** Opening Available data block **

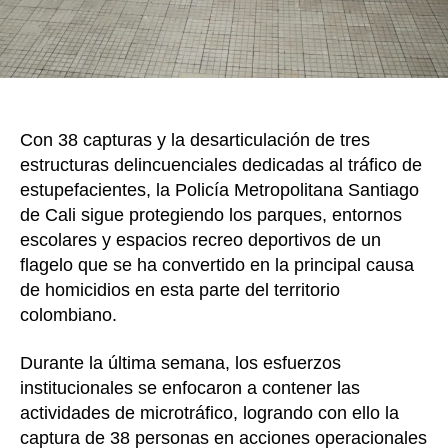
que
deli
en
Cali
Con 38 capturas y la desarticulación de tres
estructuras delincuenciales dedicadas al tráfico de
estupefacientes, la Policía Metropolitana Santiago
de Cali sigue protegiendo los parques, entornos
escolares y espacios recreo deportivos de un
flagelo que se ha convertido en la principal causa
de homicidios en esta parte del territorio
colombiano.
Durante la última semana, los esfuerzos
institucionales se enfocaron a contener las
actividades de microtráfico, logrando con ello la
captura de 38 personas en acciones operacionales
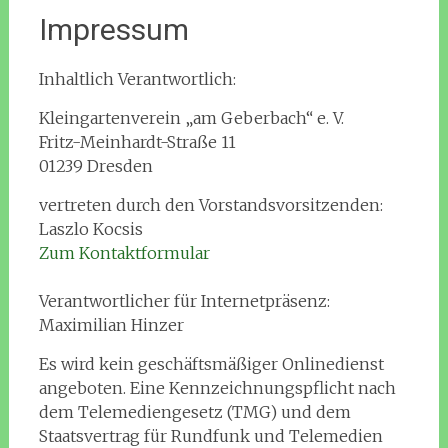
Impressum
Inhaltlich Verantwortlich:
Kleingartenverein „am Geberbach“ e. V.
Fritz-Meinhardt-Straße 11
01239 Dresden
vertreten durch den Vorstandsvorsitzenden:
Laszlo Kocsis
Zum Kontaktformular
Verantwortlicher für Internetpräsenz:
Maximilian Hinzer
Es wird kein geschäftsmäßiger Onlinedienst
angeboten. Eine Kennzeichnungspflicht nach
dem Telemediengesetz (TMG) und dem
Staatsvertrag für Rundfunk und Telemedien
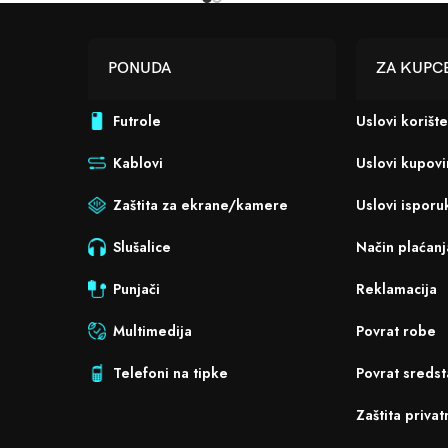
PONUDA
ZA KUPC
Futrole
Uslovi korišt
Kablovi
Uslovi kupov
Zaštita za ekrane/kamere
Uslovi isporu
Slušalice
Način plaćanj
Punjači
Reklamacija
Multimedija
Povrat robe
Telefoni na tipke
Povrat sredst
Zaštita privat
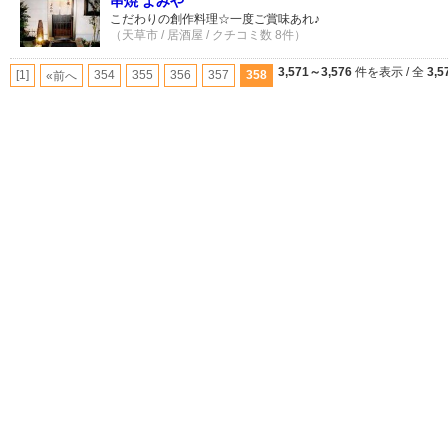
串焼 よみや
こだわりの創作料理☆一度ご賞味あれ♪
（天草市 / 居酒屋 / クチコミ数 8件）
3,571～3,576
件を表示 / 全
3,5
[1]
354
355
356
357
358
«前へ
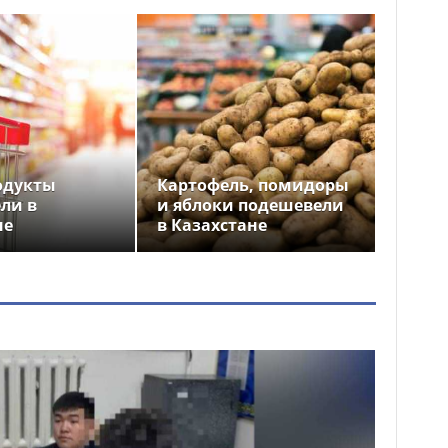
одукты
Картофель, помидоры
ли в
и яблоки подешевели
не
в Казахстане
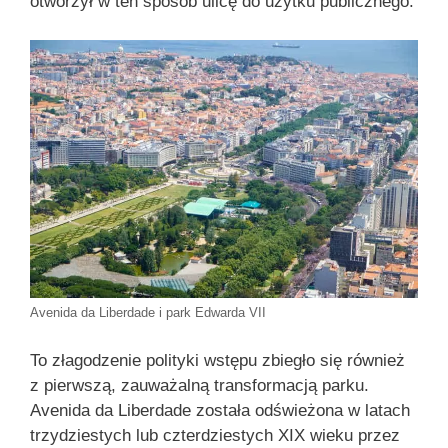
otworzył w ten sposób ulicę do użytku publicznego.
Avenida da Liberdade i park Edwarda VII
To złagodzenie polityki wstępu zbiegło się również
z pierwszą, zauważalną transformacją parku.
Avenida da Liberdade została odświeżona w latach
trzydziestych lub czterdziestych XIX wieku przez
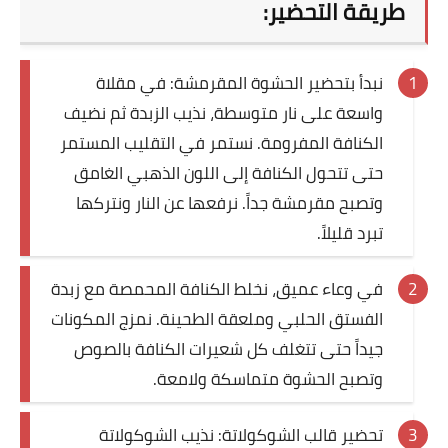
طريقة التحضير:
نبدأ بتحضير الحشوة المقرمشة: في مقلاة
واسعة على نار متوسطة، نذيب الزبدة ثم نضيف
الكنافة المفرومة. نستمر في التقليب المستمر
حتى تتحول الكنافة إلى اللون الذهبي الغامق
وتصبح مقرمشة جداً. نرفعها عن النار ونتركها
تبرد قليلاً.
في وعاء عميق، نخلط الكنافة المحمصة مع زبدة
الفستق الحلبي وملعقة الطحينة. نمزج المكونات
جيداً حتى تتغلف كل شعيرات الكنافة بالصوص
وتصبح الحشوة متماسكة ولامعة.
تحضير قالب الشوكولاتة: نذيب الشوكولاتة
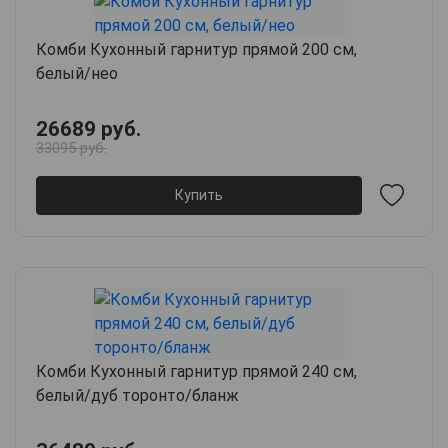
Комби Кухонный гарнитур прямой 200 см,
белый/нео
26689 руб.
33095 руб.
Купить
Комби Кухонный гарнитур прямой 240 см,
белый/дуб торонто/бланж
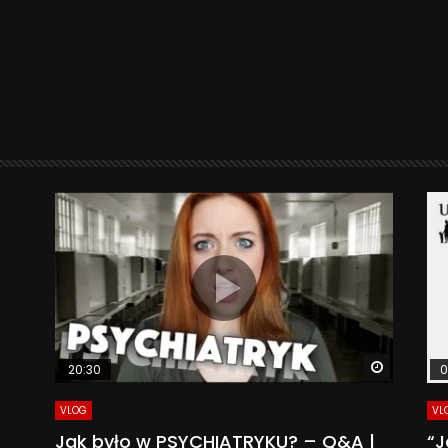
Watch La
20:30
0
VLOG
VL
Jak było w PSYCHIATRYKU? – Q&A |
“J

** Closing Available data block **

◆ Try it:
Write out every line of text from all the records as one numbered list, skipping any blank lines. Leave the pictures out of the answer.

◆ Solution for this exercise:
1. que
2. deli
3. en
4. Cali
5. Con 38 capturas y la desarticulación de tres
6. estructuras delincuenciales dedicadas al tráfico de
7. estupefacientes, la Policía Metropolitana Santiago
8. de Cali sigue protegiendo los parques, entornos
9. escolares y espacios recreo deportivos de un
10. flagelo que se ha convertido en la principal causa
11. de homicidios en esta parte del territorio
12. colombiano.
13. Durante la última semana, los esfuerzos
14. institucionales se enfocaron a contener las
15. actividades de microtráfico, logrando con ello la
16. captura de 38 personas en acciones operacionales
17. Impressum
18. Inhaltlich Verantwortlich:
19. Kleingartenverein „am Geberbach“ e. V.
20. Fritz-Meinhardt-Straße 11
21. 01239 Dresden
22. vertreten durch den Vorstandsvorsitzenden:
23. Laszlo Kocsis
24. Zum Kontaktformular
25. Verantwortlicher für Internetpräsenz:
26. Maximilian Hinzer
27. Es wird kein geschäftsmäßiger Onlinedienst
28. angeboten. Eine Kennzeichnungspflicht nach
29. dem Telemediengesetz (TMG) und dem
30. Staatsvertrag für Rundfunk und Telemedien
31. PONUDA
32. ZA KUPC
33. Futrole
34. Uslovi korišt
35. Kablovi
36. Uslovi kupov
37. Zaštita za ekrane/kamere
38. Uslovi isporu
39. Slušalice
40. Način plaćanj
41. Punjači
42. Reklamacija
43. Multimedija
44. Povrat robe
45. Telefoni na tipke
46. Povrat sredst
47. Zaštita privat
48. 串焼 よみや
49. こだわりの創作料理☆一度ご賞味あれ♪
50. （天草市 / 居酒屋 / クチコミ数 8件）
51. 3,571～3,576
52. 件を表示 / 全
53. 3,5
54. [1]
55. 354
56. 355
57. 356
58. 357
59. 358
60. «前へ
61. одукты
62. Картофель, помидоры
63. ли в
64. и яблоки подешевели
65. не
66. в Казахстане
67. otworzył w ten sposób ulicę do użytku publicznego.
68. Avenida da Liberdade i park Edwarda VII
69. To złagodzenie polityki wstępu zbiegło się również
70. z pierwszą, zauważalną transformacją parku.
71. Avenida da Liberdade została odświeżona w latach
72. trzydziestych lub czterdziestych XIX wieku przez
73. طريقة التحضير:
74. نبدأ بتحضير الحشوة المقرمشة: في مقلاة
75. واسعة على نار متوسطة، نذيب الزبدة ثم نضيف
76. الكنافة المفرومة. نستمر في التقليب المستمر
77. حتى تتحول الكنافة إلى اللون الذهبي الغامق
78. وتصبح مقرمشة جداً. نرفعها عن النار ونتركها
79. تبرد قليلاً.
80. في وعاء عميق، نخلط الكنافة المحمصة مع زبدة
81. الفستق الحلبي وملعقة الطحينة. نمزج المكونات
82. جيداً حتى تتغلف كل شعيرات الكنافة بالصوص
83. وتصبح الحشوة متماسكة ولامعة.
84. تحضير قالب الشوكولاتة: نذيب الشوكولاتة
85. Комби Кухонный гарнитур прямой 200 см,
86. белый/нео
87. 26689 руб.
88. 33095 руб.
89. Купить
90. Комби Кухонный гарнитур прямой 240 см,
91. белый/дуб торонто/бланж
92. Watch La
93. 20:30
94. 0
95. VLOG
96. VL
97. Jak było w PSYCHIATRYKU? – Q&A |
98. “J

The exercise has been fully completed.